During non-invasive prenatal testing DNA from the mother and fetus is extracted from maternal blood sample and it is recommended for women who have risk factors for having a baby who has a chromosomal condition and this risk factor may include older maternal age or previously given birth to a baby who has Down syndrome, trisomy 13 or trisomy 18. Non-invasive prenatal testing is also recommended if a woman have an Rh negative blood type because if the fetus is Rh positive, mother might produce Rh antibodies after exposure to fetal red blood cells. This is not a concern during a first pregnancy, but during subsequent pregnancies. These factors are expected to provide major growth traction to the global non-invasive prenatal testing market.
Non-invasive Prenatal Testing Market Taxonomy
By Product Type
By End User
Rise in number of women choosing late pregnancies is expected to fuel the growth of non-invasive prenatal testing market
The average maternal age nowadays is increased due to rise in number of working women so the risk of pregnancies has also increased which shows the growth in the market of NIPT. As a woman age the risk of having baby with Down syndrome increase but other factor also play a role, which include the number of existing siblings and how big is the gap between the child and his immediate preceding sibling. As according to Centers for Disease Control and Prevention in year 2016, Down syndrome continues to be the most common chromosomal disorder, as each year about 6000 babies were born with Down syndrome in the U.S.
Whereas, Centers for Disease Control and Prevention also states in 2017 that older mothers are more likely to have a baby affected by Down syndrome than younger mothers. In other words, the prevalence of Down syndrome increases as the mother’s age increases, which is also expected to favor growth of non-invasive prenatal testing market.
Regional growth engines of the non-invasive prenatal testing market
In terms of geography non-invasive prenatal testing market is segmented into North America, Europe, Asia Pacific, Middle East, Latin America and Africa. North America is expected to dominate the market of NIPT due increase in high incidence of chromosomal abnormalities, increase in awareness and increase in maternal age. Increase in high disposable income and developing healthcare infrastructure with rise in awareness regarding NPIT is expected to favor the growth in Asia Pacific region. Whereas due to its high level of safety and guarantee provided with the NIPT is also expected to fuel the market in various other regions.

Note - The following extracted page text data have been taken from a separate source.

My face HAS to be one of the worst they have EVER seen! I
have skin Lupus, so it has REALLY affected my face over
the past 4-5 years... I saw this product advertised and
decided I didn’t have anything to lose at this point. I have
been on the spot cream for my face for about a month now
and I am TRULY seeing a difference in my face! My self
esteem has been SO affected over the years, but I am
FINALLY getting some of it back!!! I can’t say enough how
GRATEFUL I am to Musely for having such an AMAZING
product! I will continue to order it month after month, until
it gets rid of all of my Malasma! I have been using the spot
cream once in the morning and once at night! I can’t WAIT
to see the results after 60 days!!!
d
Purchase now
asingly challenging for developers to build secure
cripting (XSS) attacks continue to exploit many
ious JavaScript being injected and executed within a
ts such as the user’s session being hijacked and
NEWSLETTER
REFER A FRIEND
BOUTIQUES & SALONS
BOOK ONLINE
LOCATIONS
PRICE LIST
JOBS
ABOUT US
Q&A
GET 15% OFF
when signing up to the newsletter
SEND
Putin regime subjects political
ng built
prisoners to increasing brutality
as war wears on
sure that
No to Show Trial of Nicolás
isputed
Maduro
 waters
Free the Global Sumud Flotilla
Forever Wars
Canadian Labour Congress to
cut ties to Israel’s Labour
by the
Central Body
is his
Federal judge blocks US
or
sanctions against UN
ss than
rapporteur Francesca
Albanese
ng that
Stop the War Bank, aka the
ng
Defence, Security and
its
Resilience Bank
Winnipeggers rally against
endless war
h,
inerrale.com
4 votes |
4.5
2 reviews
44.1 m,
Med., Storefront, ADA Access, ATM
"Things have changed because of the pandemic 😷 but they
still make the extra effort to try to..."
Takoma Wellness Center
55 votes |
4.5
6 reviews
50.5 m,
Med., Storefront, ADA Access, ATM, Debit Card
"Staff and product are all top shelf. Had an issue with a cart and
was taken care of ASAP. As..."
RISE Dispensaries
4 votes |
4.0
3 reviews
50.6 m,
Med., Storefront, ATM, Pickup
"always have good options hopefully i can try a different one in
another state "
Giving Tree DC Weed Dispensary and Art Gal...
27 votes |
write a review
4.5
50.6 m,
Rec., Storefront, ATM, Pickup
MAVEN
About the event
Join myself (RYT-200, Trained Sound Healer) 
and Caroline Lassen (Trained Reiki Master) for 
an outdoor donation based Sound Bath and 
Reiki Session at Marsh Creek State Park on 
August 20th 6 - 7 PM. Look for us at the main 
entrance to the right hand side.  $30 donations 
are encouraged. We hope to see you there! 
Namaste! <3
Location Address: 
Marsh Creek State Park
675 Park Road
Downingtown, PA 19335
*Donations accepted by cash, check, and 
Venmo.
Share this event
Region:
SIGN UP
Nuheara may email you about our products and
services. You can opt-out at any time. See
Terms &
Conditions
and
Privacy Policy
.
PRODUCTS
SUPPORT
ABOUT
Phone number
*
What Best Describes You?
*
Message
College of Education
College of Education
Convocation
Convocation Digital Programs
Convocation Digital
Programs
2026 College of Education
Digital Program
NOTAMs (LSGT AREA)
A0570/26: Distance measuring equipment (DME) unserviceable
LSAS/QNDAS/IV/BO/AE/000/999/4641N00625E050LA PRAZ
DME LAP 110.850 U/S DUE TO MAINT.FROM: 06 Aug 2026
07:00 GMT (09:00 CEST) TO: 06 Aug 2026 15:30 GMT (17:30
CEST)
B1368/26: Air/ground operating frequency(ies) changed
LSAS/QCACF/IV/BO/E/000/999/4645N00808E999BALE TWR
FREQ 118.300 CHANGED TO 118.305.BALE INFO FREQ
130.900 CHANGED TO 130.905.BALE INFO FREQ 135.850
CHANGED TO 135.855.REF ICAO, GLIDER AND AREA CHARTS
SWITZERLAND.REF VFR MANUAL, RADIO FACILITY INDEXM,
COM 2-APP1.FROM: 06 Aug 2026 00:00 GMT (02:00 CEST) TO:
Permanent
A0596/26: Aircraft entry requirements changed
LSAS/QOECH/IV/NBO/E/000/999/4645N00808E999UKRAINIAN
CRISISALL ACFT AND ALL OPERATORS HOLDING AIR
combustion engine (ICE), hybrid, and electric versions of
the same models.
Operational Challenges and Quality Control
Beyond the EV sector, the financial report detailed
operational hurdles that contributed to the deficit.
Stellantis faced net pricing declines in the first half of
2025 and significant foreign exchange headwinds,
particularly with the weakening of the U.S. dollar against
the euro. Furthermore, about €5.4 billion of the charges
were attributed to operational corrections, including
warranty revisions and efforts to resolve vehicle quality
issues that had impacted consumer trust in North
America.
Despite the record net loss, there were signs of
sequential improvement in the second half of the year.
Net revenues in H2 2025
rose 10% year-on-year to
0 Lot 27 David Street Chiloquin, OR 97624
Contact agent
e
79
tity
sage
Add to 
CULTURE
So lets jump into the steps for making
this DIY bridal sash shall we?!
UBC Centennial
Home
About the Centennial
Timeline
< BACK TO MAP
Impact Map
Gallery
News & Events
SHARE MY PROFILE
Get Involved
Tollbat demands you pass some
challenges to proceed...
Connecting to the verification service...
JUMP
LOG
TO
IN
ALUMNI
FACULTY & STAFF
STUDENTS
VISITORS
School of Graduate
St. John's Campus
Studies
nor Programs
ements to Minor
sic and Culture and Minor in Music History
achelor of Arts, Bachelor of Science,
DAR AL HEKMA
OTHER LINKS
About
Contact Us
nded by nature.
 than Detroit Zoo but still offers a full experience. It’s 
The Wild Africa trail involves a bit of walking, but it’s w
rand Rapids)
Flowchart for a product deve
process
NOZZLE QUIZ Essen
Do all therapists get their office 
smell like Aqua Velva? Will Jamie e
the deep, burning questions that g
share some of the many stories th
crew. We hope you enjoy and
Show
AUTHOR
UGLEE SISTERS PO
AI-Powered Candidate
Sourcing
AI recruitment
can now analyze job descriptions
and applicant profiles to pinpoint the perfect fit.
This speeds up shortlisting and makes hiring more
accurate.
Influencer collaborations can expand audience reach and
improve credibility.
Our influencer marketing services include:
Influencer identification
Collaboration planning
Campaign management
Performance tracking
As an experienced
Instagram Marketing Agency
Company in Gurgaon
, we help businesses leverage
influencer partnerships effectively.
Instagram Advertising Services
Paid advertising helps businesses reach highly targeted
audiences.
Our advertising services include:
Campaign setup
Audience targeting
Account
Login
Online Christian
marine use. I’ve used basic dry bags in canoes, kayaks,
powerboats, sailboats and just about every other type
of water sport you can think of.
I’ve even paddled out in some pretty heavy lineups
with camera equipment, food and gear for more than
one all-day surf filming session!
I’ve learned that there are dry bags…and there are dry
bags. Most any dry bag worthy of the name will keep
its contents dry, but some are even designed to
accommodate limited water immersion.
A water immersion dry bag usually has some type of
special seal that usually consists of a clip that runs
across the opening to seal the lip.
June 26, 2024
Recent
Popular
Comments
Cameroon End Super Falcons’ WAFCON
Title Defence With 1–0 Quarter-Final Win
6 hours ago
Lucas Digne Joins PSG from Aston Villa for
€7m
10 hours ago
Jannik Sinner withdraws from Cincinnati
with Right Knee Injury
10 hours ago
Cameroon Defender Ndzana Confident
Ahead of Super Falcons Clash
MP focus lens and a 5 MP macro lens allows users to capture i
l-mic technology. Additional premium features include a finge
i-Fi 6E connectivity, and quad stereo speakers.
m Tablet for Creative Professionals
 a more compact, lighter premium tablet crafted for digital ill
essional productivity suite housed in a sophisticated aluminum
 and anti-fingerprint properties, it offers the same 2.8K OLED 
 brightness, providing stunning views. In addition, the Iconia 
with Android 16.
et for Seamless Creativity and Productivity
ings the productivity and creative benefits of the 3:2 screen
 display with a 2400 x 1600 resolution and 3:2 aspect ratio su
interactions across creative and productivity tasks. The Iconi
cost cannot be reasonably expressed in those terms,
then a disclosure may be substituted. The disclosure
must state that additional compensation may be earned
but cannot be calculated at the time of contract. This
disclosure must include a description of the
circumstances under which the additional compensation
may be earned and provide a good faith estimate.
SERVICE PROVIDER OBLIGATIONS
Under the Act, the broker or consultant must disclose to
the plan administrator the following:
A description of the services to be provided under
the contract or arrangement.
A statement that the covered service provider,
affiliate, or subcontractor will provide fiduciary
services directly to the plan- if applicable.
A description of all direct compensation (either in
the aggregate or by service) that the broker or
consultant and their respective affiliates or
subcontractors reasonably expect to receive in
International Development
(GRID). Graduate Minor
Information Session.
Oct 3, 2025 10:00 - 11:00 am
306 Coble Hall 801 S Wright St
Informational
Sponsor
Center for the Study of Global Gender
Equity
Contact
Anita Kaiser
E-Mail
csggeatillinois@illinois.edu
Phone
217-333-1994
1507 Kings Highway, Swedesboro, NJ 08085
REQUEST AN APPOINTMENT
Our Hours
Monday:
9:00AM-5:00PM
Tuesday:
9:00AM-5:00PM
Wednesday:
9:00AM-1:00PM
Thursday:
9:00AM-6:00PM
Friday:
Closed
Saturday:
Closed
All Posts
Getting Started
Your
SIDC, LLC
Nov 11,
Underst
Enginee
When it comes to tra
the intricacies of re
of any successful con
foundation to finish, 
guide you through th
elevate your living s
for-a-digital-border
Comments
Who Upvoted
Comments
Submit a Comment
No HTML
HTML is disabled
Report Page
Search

Key players dominating the non-invasive prenatal testing market
The non-invasive prenatal testing market is driven by product launches and development strategies such as acquisition and collaboration by manufacturers. Recently Sequenom Inc. was acquired by LabCorp in January 2017. Other key players operating the market include GE Healthcare, Koninklijke Philips N.V., Illumina, Inc., Thermo Fisher Scientific, Inc., F. Hoffmann-La Roche Ltd., Pacific Biosciences of California, Inc., PerkinElmer, Inc., QIAGEN N.V., Agilent Technologies, Inc., and Beijing Genomics Institute.